TM cells were seeded onto permeable filters (Snapwell; Costar, Cambridge, MA) consisting of a 12-mm diameter plastic insert surrounding a polycarbonate filter membrane (1-cm² surface area; 0.4-μm pore size) at a density of 1 × 10⁵ cells/filter and were cultured for 4 to 30 days. A previously used Ussing chamber (Ussing System CHM5; World Precision Instruments, Sarasota, FL) perfusion system ¹⁵ was modified to deliver cyclic pressure oscillations while monitoring intrachamber pressure in real time. Cells on filter supports were placed on an Ussing chamber and mounted in a clamp housing. Cells were perfused with 25 mM HEPES-buffered DMEM (serum-free; pH 7.4). Constant flow was delivered to the monolayer (apical to basal) at a rate of 30 μL/min using a syringe-driven constant infusion pump (PHD 2000 Programmable Syringe Pump; Harvard Apparatus, Holliston, MA). 

With this setup, we attempted to model the environment that exists in the juxtacanalicular region, where TM cells are in contact with cell neighbors and fluid flow bypasses the apical surface. Thus, we predicted that coordinated contractions of TM cells on filters modify flow pathways (openings) between adjacent cells and change hydraulic conductivity. A pressure transducer (Research Blood Pressure Transducer; Harvard Apparatus) was connected to the apical chamber to record pressure in mm Hg at a frequency of acquisition equaling 100 samples per second (Fig. 1) . After a stable baseline was reached, media were exchanged with DMEM or DMEM containing 10 μM isoproterenol, 10 μM pilocarpine, 10 μM nifedipine, or 10 μM Y27632, and perfusion was restarted at a constant flow rate until it reached a new stable baseline. For every experimental condition, a minimum of two different cell lines in at least four individual experiments were perfused for each treatment group to indicate that results were not an artifact of an individual donor or experiment. 

We observed empirically that pressures in the range of 5 to 20 mm Hg were needed to detect control-induced contractions in our model. Thus, experiments having filters with cells that could not maintain pressures within this range were stopped, not tested with drug or pressure oscillations, and excluded from analyses. Empty filters served as negative controls, generating intrachamber pressures of approximately 0.1 mm Hg. 

Cell monolayers with stable baseline pressures were exposed to cyclic pressure oscillations with average amplitudes of 2.7 mm Hg peak to peak at a 1-Hz frequency for 2 hours, using a positive piston displacement pump (Pulsatile Blood Pump; Harvard Apparatus) connected in series to the syringe pump. Our delivery system here was the identical setup we used to deliver cyclic pressure oscillations in anterior segment perfusions. ¹⁰ After the pulsatile period, monolayers either were removed from the chamber or were perfused at a constant flow rate (without pressure oscillations) for 2 hours. After perfusion, cell monolayers were prepared for Western blot analysis or were fixed and DAPI-stained to verify monolayer confluence.

DATA LISTING →
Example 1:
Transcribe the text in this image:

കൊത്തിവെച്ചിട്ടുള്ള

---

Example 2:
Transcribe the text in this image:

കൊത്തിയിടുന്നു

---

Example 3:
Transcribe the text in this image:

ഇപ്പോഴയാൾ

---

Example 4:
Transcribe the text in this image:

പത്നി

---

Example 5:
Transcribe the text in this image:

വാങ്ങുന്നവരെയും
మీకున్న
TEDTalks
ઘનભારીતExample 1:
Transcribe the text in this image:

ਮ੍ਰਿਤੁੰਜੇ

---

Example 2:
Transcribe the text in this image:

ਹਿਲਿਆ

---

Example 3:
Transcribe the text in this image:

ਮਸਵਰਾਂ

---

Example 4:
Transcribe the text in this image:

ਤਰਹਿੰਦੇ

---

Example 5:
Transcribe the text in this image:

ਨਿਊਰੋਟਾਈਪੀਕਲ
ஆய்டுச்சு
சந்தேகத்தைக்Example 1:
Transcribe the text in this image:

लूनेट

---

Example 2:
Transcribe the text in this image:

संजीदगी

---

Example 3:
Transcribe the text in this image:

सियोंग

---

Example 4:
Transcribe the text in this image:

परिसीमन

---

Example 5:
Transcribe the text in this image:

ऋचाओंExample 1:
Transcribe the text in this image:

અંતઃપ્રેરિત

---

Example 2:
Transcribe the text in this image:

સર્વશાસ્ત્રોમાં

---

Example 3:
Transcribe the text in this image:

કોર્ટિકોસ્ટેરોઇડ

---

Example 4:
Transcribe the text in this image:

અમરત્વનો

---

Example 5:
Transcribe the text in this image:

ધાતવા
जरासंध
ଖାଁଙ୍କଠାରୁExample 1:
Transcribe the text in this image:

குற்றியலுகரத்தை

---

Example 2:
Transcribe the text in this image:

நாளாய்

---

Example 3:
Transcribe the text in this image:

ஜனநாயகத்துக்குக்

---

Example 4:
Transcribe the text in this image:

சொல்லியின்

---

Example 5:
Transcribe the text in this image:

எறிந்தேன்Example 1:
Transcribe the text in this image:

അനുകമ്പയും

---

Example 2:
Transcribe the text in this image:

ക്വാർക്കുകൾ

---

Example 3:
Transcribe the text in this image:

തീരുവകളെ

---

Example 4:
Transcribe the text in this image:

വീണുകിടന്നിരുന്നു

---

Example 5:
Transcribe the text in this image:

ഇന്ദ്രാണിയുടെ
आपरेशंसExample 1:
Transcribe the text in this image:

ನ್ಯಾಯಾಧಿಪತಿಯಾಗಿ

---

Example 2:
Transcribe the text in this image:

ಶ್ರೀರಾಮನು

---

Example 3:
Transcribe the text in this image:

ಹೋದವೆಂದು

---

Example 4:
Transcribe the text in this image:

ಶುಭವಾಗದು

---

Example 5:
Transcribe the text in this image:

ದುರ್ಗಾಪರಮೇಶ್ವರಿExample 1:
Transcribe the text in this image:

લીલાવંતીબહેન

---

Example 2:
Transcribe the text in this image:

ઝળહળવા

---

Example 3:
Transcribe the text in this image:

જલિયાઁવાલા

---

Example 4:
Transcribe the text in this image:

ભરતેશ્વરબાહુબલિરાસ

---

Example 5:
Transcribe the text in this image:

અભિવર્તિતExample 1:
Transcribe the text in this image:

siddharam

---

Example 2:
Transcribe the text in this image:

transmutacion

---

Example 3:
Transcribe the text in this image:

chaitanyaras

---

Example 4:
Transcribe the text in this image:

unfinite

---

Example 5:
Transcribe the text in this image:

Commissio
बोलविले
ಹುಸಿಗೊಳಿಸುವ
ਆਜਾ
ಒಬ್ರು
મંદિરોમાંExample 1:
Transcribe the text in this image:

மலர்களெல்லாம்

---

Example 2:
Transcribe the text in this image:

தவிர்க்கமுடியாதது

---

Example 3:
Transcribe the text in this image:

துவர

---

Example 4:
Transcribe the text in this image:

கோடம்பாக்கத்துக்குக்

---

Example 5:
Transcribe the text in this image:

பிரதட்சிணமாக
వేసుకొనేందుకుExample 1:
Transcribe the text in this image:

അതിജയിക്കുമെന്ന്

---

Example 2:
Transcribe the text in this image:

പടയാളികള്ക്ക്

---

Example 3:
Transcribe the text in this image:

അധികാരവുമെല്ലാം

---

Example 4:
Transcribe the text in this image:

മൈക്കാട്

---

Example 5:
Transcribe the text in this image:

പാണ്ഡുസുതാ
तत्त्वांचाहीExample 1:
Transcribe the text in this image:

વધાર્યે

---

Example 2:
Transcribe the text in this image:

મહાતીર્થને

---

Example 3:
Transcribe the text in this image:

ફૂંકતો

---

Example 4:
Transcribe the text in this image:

WHAT TO WORK ON →
Please state the rate of the constant flow delivered to the monolayer in the text on perfusing TM cells in an Ussing chamber.

ANSWER →
30 μL/min